2. to put out of harm’s way; to hide, e.g. from the police.

[UK]C. Cotton Virgil Travestie (1765) Bk I 58: And when she had the Urchin there, / She laid him up in Lavender.
[UK]Head Eng. Rogue I 373: Having layen in Lavender about a fortnight in this house, not only to sweeten us, but that the rumour of our escape, and search for us might be over, we got our selves change of habits.
[UK]W.T. Moncrieff Heart of London II i: You have had a decent swing of it the last twelvemonth, while your pals have been laid up in lavender.
[UK]Western Times 30 June 4/6: Statesmen when they enter office, leave their religious principles [and] send them back by the coachman, perhaps to lay them up in lavender till they are driven into the cold shade of opposition again.
[UK]York Herald 7 July 8/5: Who is to bowl them [i.e., racehorses] both out, and who continues to lay up in lavender.
[UK]Dundee Courier 1 Sept. 3/6: Those ‘war correspondents’ who [...] lay themselves up in the lavender of neutral territory.
[UK]Worcester Jrnl 29 Jan. 3/6: The last time they met they were twitted with having met to lay up in lavender. Ald. Willis [...] had, however, shown by his presence that he was not yet laid up in lavender.
[UK]R.T. Hopkins Life and Death at the Old Bailey 64: One of the most delicate metaphors in crooks’ slang is the term used for a burglar who is hiding from the police [...] his pals speak of him as being ‘laid up in lavender’.
[Aus]Smith’s Wkly (Sydney) 26 Feb. 3/1: ‘Razor Jack’ no longer sallied forth, his trusty Bengall by his side.
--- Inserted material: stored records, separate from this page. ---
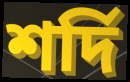
শর্দি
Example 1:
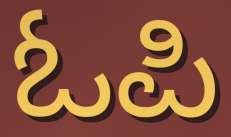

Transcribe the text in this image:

ಓಪಿ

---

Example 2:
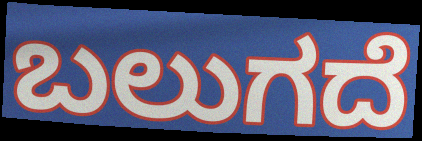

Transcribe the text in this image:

ಬಲುಗದೆ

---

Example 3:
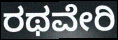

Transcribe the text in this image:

ರಥವೇರಿ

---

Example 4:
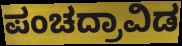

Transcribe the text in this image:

ಪಂಚದ್ರಾವಿಡ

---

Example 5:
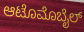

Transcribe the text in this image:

ಆಟೊಮೊಬೈಲ್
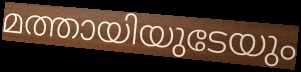
മത്തായിയുടേയും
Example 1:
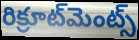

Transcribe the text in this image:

రిక్రూట్‌మెంట్స్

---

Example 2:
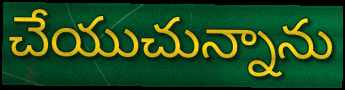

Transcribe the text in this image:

చేయుచున్నాను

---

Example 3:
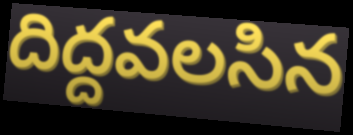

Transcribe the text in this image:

దిద్దవలసిన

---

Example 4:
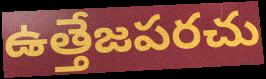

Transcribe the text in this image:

ఉత్తేజపరచు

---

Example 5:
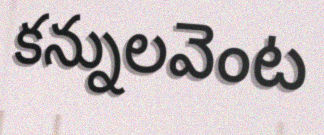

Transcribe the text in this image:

కన్నులవెంట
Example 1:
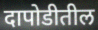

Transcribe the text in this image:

दापोडीतील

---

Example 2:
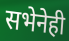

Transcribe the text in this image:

सभेनेही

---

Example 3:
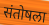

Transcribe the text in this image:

संतोषला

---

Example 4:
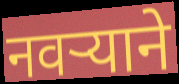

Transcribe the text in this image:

नवर्‍याने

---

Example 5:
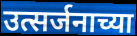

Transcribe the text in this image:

उत्सर्जनाच्या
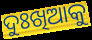
ଦୁଃଖିଆକୁ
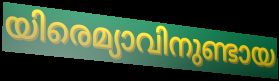
യിരെമ്യാവിനുണ്ടായ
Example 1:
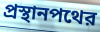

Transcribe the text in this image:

প্রস্থানপথের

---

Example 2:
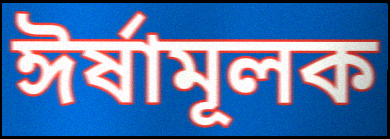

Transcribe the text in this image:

ঈর্ষামূলক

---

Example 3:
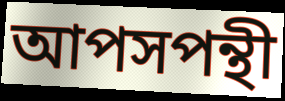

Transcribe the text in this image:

আপসপন্থী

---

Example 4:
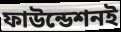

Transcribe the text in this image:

ফাউন্ডেশনই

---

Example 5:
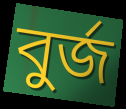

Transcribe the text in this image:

বুর্জ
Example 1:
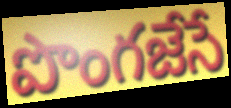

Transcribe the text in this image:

పొంగజేసే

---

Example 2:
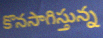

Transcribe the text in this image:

కొనసాగిస్తున్న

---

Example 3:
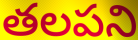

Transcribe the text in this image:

తలపని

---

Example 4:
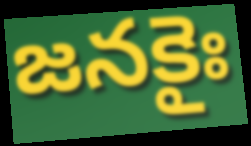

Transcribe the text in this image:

జనకైః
The devoted blade was laid — not too far — away, in lavender.

3. to imprison.

[UK](con. early 17C) W. Scott Fortunes of Nigel II 276: The poor gentleman is laid up there [i.e. prison] in lavender, because [...] his own kind heart led him to scald his fingers with another man’s broth.
[UK]Vulgarities of Speech Corrected.
[UK]W.T. Moncrieff Heart of London II i: You have had a decent swing of it the last twelvemonth, while your pals have been laid up in lavender.
[UK]London Standard 22 Feb. 3/5: Every male there was a thief [...] who had been ‘laid up in levender’ at some period of his life.
[UK]London Standard 15 Mar. 7/7: My last a sound; to utter it / Without a proper grant, / Will lay you up in lavender / (To use a vulgar cant.
[US]Monteleone Criminal Sl. (rev. edn) 142: lay in lavender To serve a jail sentence.
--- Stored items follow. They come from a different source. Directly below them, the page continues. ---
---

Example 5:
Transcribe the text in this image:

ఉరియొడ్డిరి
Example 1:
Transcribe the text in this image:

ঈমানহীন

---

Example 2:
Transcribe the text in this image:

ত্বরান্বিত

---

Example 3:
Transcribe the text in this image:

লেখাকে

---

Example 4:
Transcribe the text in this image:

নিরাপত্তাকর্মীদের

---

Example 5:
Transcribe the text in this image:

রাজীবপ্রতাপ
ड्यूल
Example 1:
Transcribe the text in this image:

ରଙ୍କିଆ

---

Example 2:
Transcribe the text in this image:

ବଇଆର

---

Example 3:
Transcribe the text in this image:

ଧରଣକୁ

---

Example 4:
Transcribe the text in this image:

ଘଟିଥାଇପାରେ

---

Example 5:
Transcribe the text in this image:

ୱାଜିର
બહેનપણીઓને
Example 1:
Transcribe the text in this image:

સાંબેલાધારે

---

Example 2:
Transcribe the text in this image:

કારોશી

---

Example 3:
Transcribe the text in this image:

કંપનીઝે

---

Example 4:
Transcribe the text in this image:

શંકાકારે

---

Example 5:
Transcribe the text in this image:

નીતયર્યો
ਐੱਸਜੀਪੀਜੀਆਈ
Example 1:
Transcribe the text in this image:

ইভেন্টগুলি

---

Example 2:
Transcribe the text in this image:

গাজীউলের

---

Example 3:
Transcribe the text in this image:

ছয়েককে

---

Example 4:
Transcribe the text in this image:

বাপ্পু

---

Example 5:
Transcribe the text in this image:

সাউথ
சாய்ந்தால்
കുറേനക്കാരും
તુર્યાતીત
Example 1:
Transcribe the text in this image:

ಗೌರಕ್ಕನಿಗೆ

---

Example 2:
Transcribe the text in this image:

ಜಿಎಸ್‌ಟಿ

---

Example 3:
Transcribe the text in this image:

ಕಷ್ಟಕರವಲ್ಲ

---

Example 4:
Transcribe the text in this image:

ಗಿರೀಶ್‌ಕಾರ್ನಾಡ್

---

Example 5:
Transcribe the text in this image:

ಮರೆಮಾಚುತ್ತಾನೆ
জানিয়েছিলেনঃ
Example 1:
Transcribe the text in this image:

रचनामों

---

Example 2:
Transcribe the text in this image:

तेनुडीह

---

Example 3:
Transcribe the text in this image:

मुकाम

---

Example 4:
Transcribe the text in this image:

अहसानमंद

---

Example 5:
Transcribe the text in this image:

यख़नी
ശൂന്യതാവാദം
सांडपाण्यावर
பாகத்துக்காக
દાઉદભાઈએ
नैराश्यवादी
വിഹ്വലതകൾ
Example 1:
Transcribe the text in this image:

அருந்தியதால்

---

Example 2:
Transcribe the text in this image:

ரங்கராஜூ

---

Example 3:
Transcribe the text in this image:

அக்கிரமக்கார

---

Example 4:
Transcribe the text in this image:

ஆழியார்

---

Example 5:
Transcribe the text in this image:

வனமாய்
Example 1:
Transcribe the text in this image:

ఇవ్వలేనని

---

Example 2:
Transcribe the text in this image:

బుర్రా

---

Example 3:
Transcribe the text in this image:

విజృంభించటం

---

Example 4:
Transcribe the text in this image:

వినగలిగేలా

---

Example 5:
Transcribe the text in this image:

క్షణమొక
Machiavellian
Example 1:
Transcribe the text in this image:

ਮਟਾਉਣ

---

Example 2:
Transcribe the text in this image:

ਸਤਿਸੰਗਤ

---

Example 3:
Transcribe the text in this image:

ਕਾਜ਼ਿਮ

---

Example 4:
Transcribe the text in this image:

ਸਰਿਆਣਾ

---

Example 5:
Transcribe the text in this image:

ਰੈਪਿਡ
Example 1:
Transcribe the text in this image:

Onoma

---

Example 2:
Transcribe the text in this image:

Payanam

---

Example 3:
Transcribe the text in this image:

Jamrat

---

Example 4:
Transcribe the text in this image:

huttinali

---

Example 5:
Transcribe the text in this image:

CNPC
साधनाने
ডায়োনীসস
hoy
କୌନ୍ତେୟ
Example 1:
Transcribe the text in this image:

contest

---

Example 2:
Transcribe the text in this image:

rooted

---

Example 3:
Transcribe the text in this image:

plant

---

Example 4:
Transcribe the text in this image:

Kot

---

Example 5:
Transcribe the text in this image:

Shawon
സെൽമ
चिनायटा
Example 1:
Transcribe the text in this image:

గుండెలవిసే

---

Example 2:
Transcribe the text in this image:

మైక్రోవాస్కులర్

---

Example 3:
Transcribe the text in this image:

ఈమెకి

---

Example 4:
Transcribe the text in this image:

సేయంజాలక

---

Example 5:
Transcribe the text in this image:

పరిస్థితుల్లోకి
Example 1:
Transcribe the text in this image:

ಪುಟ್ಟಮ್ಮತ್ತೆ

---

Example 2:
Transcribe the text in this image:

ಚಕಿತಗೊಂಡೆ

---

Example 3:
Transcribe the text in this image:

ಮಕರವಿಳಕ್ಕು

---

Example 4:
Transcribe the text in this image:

4. (also lie in lavender) to die.

[UK]R. Brathwait Strappado 154: Upon a Poet’s Palfrey lying in lavender, for the discharge of his Provender .
[UK]Egan Bk of Sports 8: I might as well bolt myself, now my best friend’s laid up in lavender!

In phrases

in lavender

1. in pawn.

[UK]J. Taylor ‘Taylors Penniless Pilgrimage’ in Works (1869) I 129: My apparel to lie in durance, or Lavender [...] till such time as I could meet with some valiant friend that would desperately disburse.
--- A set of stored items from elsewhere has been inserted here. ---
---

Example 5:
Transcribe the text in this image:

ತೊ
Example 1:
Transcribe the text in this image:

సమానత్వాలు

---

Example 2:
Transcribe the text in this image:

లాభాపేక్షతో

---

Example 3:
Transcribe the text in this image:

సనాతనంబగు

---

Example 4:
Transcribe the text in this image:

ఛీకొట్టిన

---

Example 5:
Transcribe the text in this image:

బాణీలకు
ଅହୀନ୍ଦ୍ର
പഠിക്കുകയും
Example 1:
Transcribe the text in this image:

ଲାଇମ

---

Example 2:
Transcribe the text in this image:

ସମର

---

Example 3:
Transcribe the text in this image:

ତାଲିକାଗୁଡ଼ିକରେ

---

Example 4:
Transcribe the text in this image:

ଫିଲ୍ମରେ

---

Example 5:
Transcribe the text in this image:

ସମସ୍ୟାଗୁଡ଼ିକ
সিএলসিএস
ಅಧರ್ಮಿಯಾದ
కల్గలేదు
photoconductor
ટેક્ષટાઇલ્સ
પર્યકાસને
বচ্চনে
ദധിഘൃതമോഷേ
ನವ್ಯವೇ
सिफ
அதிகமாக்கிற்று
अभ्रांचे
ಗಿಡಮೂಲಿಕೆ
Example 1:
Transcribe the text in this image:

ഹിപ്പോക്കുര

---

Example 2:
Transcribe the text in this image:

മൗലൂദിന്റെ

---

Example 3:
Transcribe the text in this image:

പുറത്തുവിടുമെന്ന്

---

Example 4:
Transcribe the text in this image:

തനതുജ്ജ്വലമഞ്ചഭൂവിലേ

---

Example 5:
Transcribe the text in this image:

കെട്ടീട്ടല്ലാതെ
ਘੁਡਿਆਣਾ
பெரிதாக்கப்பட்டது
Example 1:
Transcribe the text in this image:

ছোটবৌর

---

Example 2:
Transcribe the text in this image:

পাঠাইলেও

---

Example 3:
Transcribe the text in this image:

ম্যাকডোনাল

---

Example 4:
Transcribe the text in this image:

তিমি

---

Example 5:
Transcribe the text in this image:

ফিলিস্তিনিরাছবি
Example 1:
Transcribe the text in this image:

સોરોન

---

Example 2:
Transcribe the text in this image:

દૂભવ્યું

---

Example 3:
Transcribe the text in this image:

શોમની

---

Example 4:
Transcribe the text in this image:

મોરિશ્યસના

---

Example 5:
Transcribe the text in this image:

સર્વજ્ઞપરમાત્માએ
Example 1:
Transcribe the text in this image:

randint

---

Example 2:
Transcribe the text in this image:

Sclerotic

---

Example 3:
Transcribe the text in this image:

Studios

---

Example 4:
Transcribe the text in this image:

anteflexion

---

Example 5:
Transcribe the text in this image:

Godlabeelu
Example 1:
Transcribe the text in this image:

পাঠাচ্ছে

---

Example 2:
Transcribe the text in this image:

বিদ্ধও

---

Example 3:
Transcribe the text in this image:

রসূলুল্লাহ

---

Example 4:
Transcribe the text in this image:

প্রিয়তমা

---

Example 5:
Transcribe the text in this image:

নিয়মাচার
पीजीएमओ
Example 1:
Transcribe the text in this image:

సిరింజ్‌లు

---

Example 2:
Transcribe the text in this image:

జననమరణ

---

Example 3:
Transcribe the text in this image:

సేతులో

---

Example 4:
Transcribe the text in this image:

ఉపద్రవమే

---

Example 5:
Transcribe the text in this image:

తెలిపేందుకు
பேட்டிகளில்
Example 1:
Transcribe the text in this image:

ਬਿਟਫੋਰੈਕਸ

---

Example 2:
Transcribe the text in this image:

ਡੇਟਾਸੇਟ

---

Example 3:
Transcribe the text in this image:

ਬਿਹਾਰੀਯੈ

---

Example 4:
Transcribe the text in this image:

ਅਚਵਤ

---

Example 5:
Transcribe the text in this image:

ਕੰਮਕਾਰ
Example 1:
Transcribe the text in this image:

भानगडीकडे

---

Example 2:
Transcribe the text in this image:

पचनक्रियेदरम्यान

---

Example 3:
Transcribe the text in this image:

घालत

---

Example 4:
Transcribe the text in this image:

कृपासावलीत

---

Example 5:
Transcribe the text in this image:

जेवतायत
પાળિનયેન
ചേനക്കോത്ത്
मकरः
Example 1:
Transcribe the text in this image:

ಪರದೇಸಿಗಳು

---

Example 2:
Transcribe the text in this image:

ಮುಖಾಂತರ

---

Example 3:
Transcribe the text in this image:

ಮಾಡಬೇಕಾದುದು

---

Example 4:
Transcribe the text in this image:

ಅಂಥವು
2. hidden from the police.

[UK]J. Earle Micro-Cosmographie No. 2: A Young raw Precher: He takes on against the Pope without mercy, and has a iest still in lauender for Bellarmine.
[UK]J. Greenwood Seven Curses of London 89: Hidden from the police – in lavender.
[Aus]D.V. Lucas Aus. and Homeward 335: Some of their slang may be interesting [...] Hidden from the police, in lavender.

3. in a charity hospital.

[Ire] ‘Lord Altham’s Bull’ in Walsh Ireland Ninety Years Ago (1885) 87: So dere being no blunt in de cly, Madame Steevens was de word, where I lay for seven weeks in lavendar on de broad of me back, like Paddy Ward’s pig, be de hokey.

4. (US Und.) dead.

[US]R. Chandler ‘Finger Man’ in Pearls Are a Nuisance (1964) 79: You still walking around? [...] I thought Manny Tinnen’s friends would have had you laid away in old lavender by this time.